History

United States
- Name: USS Lillian II
- Namesake: Previous name retained
- Builder: Willard Downes, Bayshore, New York
- Completed: 1909
- Acquired: Chartered 6 June 1917; Enrolled in Coast Defense Reserve 8 June 1917; Taken over 16 June 1917;
- Commissioned: 20 July 1917
- Decommissioned: 19 December 1917
- Fate: Returned to owner 20 December 1917
- Notes: Operated as private motorboat Lillian II 1911-1917 and from December 1917

General characteristics
- Type: Patrol vessel
- Tonnage: 13 tons
- Length: 50 ft (15 m)
- Beam: 10 ft (3.0 m)
- Draft: 3 ft (0.91 m)
- Speed: 10 knots
- Complement: 4
- Armament: 1 × .30-caliber (7.62-millimeter) machine gun

= USS Lillian II =

Patrol vessel of the United States Navy

USS Lillian II (SP-38) was an armed motorboat that served in the United States Navy as a patrol vessel in 1917.

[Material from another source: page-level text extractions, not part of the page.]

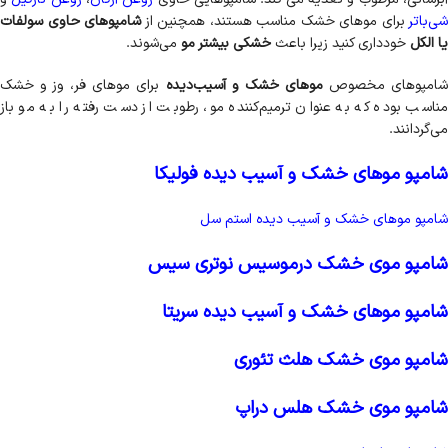
شی‌باتر
برای موهای خشک مناسب هستند، همچنین از
شامپوهای حاوی سولفات
یا الکل
خودداری کنید زیرا باعث
خشکی بیشتر مو
می‌شوند.
امپوهای مخصوص
موهای خشک و آسیب‌دیده
برای موهای فر، وز و خشک
مناسب بوده که به عنوان ترمیم‌کننده مو، رطوبت از دست رفته را به مو باز
می‌گردانند.
شامپو موهای خشک و آسیب دیده فولیکا
شامپو موهای خشک و آسیب دیده استم سل
شامپو موی خشک درموسیس نوتری سیس
شامپو موهای خشک و آسیب دیده سریتا
شامپو موی خشک هلث تئوری
شامپو موی خشک هلس دراپ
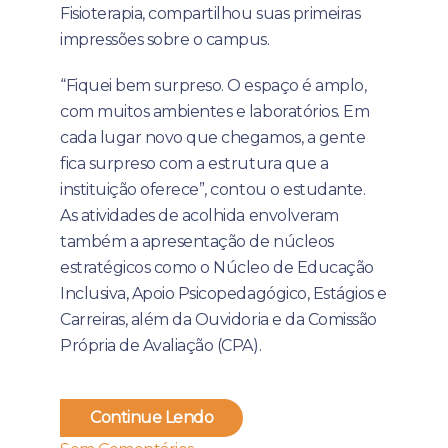
Fisioterapia, compartilhou suas primeiras
impressões sobre o campus.
“Fiquei bem surpreso. O espaço é amplo,
com muitos ambientes e laboratórios. Em
cada lugar novo que chegamos, a gente
fica surpreso com a estrutura que a
instituição oferece”, contou o estudante.
As atividades de acolhida envolveram
também a apresentação de núcleos
estratégicos como o Núcleo de Educação
Inclusiva, Apoio Psicopedagógico, Estágios e
Carreiras, além da Ouvidoria e da Comissão
Própria de Avaliação (CPA).
Continue Lendo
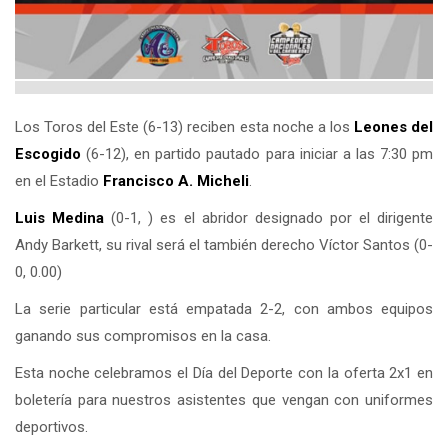
Los Toros del Este (6-13) reciben esta noche a los
Leones del
Escogido
(6-12), en partido pautado para iniciar a las 7:30 pm
en el Estadio
Francisco A. Micheli
.
Luis Medina
(0-1, ) es el abridor designado por el dirigente
Andy Barkett, su rival será el también derecho Víctor Santos (0-
0, 0.00)
La serie particular está empatada 2-2, con ambos equipos
ganando sus compromisos en la casa.
Esta noche celebramos el Día del Deporte con la oferta 2x1 en
boletería para nuestros asistentes que vengan con uniformes
deportivos.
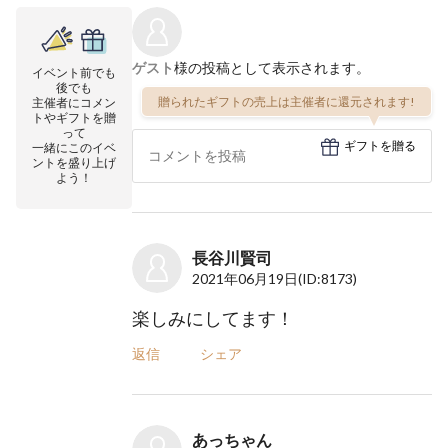
ゲスト
様の投稿として表示されます。
イベント前でも
後でも
贈られたギフトの売上は主催者に還元されます!
主催者にコメン
トやギフトを贈
って
ギフトを贈る
一緒にこのイベ
ントを盛り上げ
よう！
長谷川賢司
2021年06月19日
(ID:8173)
楽しみにしてます！
返信
シェア
あっちゃん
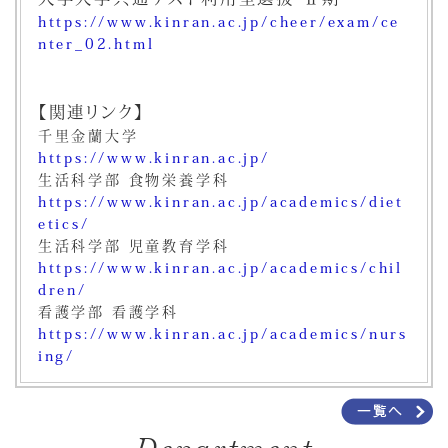
https://www.kinran.ac.jp/cheer/exam/ce
nter_02.html
【関連リンク】
千里金蘭大学
https://www.kinran.ac.jp/
生活科学部 食物栄養学科
https://www.kinran.ac.jp/academics/diet
etics/
生活科学部 児童教育学科
https://www.kinran.ac.jp/academics/chil
dren/
看護学部 看護学科
https://www.kinran.ac.jp/academics/nurs
ing/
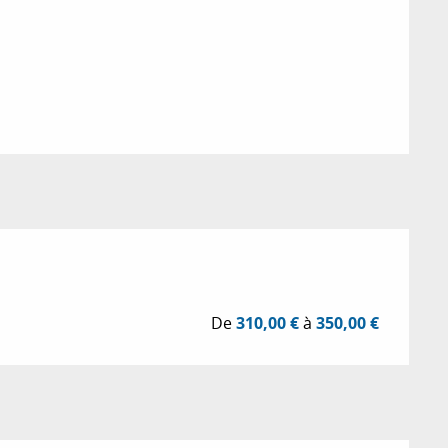
ions
De
310,00 €
à
350,00 €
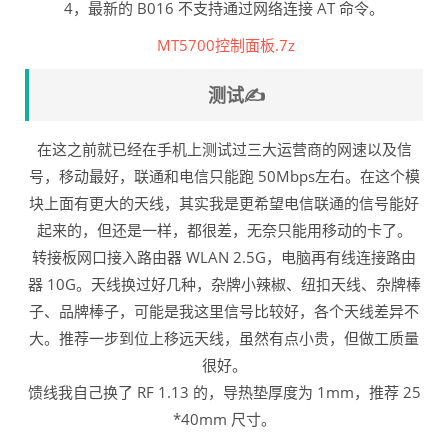
4，最新的 B016 不支持通过网络连接 AT 命令。
MT5700控制面板.7z
测试✍️
在这之前就已经在手机上测试过三大运营商的网速以及信
号，移动最好，联通和电信只能跑 50Mbps左右。在这个模
块上面有更大的天线，其实我是更希望电信联通的信号能好
起来的，但还是一样，都很差，无奈只能用移动的卡了。
转接板网口接入路由器 WLAN 2.5G，电脑再有线连接路由
器 10G。天线换过好几种，杂牌小辣椒、纽扣天线、杂牌棒
子、品牌棒子，可能是我这里信号比较好，各个天线差异不
大。推荐一步到位上移远天线，虽然有点小贵，但做工质量
很好。
馈线我自己换了 RF 1.13 的，导热垫厚度为 1mm，推荐 25
*40mm 尺寸。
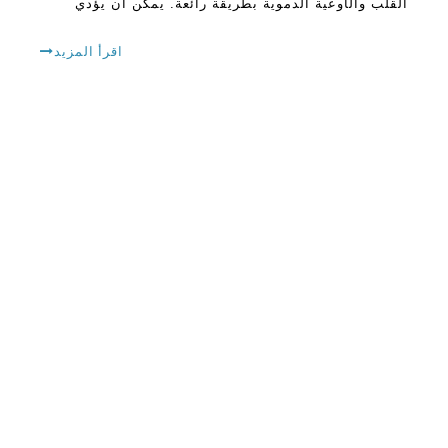
القلب والأوعية الدموية بطريقة رائعة. يمكن أن يؤدي
الشوائب في الهواء إلى العديد من الآثار على نظام القلب
والأوعية الدموية ووظائف الجسم الأخرى. مع استخدام
اقرأ المزيد
أجهزة تنقية الهواء، كانت التحسينات حد ذاتها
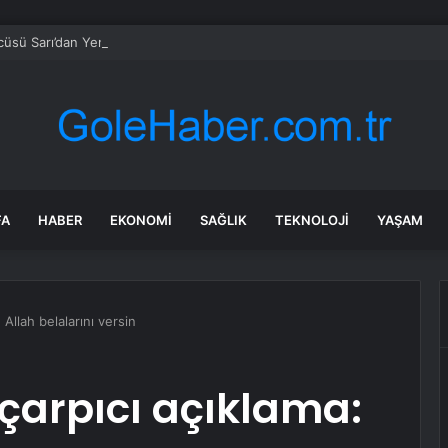
sü Sarı’dan Yeni Parti Açıklamasına Tepki: Bu Arkadaşlarımız Koltukçu
FA
HABER
EKONOMI
SAĞLIK
TEKNOLOJI
YAŞAM
 Allah belalarını versin
 çarpıcı açıklama:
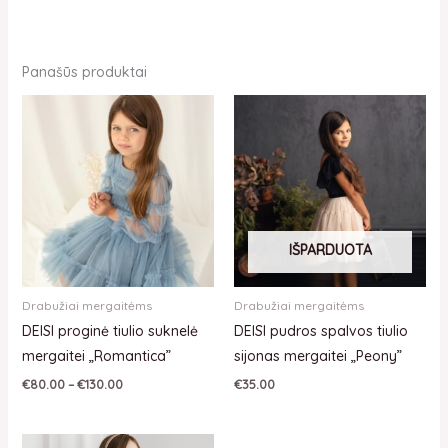
Panašūs produktai
IŠPARDUOTA
Drabužiai mergaitėms
Drabužiai mergaitėms
DEISI proginė tiulio suknelė
DEISI pudros spalvos tiulio
mergaitei „Romantica”
sijonas mergaitei „Peony”
€
80.00
–
€
130.00
€
35.00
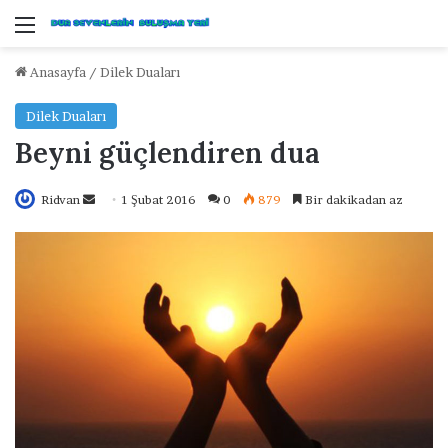
Menü
Anasayfa
/
Dilek Duaları
Dilek Duaları
Beyni güçlendiren dua
Ridvan
B
1 Şubat 2016
0
879
Bir dakikadan az
i
r
e
-
p
o
s
t
a
g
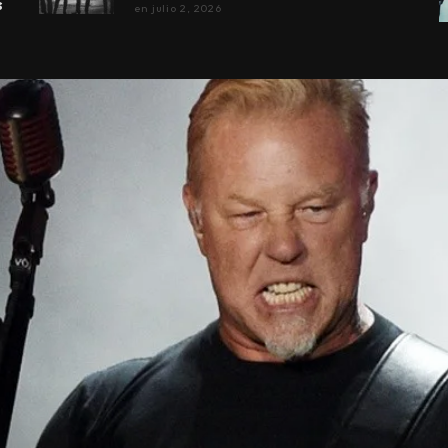
s
en
julio 2, 2026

Lillian II was built in 1909 by Willard Downes at Bayshore, New York, as a private motorboat of the same name. The U.S. Navy acquired Lillian II from her owner, S. F. Rothschild of Bayshore, under a bare-boat charter on 6 June 1917 for World War I service. She was enrolled in the Coast Defense Reserve on 8 June 1917, delivered to the Navy on 16 June 1917, and commissioned as USS Lillian II (SP-38) on 20 July 1917.

Assigned to the 3rd Naval District at New York City, Lillian II operated as a shore patrol boat in Great South Bay on the southern coast of Long Island, New York.

The Navy decommissioned Lillian II on 19 December 1917 and returned her to her owner on 20 December 1917.